Takwa merupakan wasiat Allah kepada umat generasi pertama dan
generasi akhir. Allah Ta’ala berfirman, “Dan kepunyaan Allah-lah apa yang ada
dilangit dan yang dibumi, dan sungguh Kami telah memerintahkan kepada
orang-orang yang diberi kitab sebelum kamu, dan (juga) kepada kamu; bertakwalah
kepada Allah.
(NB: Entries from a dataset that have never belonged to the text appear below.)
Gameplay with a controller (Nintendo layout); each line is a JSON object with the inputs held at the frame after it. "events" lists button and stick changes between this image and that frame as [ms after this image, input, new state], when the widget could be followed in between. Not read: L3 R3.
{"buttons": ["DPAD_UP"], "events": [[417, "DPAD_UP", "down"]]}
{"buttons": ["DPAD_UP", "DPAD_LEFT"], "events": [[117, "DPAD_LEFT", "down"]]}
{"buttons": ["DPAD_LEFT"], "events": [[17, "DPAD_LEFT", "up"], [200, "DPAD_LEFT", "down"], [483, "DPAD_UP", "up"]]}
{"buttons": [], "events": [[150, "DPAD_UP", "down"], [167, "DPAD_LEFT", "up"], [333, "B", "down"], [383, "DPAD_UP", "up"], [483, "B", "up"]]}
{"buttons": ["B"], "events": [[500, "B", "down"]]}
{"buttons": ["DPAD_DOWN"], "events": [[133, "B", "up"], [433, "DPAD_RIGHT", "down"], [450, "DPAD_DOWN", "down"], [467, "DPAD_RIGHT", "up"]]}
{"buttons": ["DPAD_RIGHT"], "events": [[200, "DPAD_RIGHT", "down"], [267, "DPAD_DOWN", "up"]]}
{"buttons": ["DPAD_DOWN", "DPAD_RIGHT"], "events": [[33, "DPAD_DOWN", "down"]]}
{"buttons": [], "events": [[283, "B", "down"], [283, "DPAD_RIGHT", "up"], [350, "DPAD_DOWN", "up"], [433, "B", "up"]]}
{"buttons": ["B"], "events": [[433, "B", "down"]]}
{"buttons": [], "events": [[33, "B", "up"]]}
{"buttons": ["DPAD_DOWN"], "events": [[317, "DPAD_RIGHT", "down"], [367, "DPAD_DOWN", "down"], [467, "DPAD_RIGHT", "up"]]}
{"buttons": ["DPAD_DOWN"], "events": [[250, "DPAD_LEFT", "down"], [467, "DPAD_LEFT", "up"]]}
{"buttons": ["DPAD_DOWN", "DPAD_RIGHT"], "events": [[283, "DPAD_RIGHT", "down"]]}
Tetapi jika kamu kafir, maka (ketahuilah) sesungguhnya apa yang
di langit dan apa yang di bumi hanyalah kepunyaan Allah dan Allah Maha Kaya
lagi Maha Terpuji.” (QS. An-Nisa: 131)
Para ulama salaf telah banyak memberikan makna mengenai hakikat
takwa.
Ibnu Umar berkata, “Seorang hamba tidak akan mencapai hakikat takwa
sebelum meninggalkan apa yang menggelisahkan di dada.”
(Baca juga: koleksi
kain tenun tapis Lampung terlengkap)
Ali bin Abi Thalib ditanya tentang takwa, lalu beliau menjawab,
“Takut kepada Al-Jalil (Yang Mahamulia), mengamalkan tanzil (Al-Qur’an),
qana’ah kepada pemberian yang sedikit, serta bersiap-siap untuk menghadapi yaum
ar-rahil (hari kematian).”
Ibnu Mas’ud berkata, “Takwalah kepada Allah dengan
sebenar-benarnya takwa, yakni Allah ditaati tanpa pernah didurhakai, diingat
tanpa pernah dilupakan, disyukuri tanpa pernah dikufuri.”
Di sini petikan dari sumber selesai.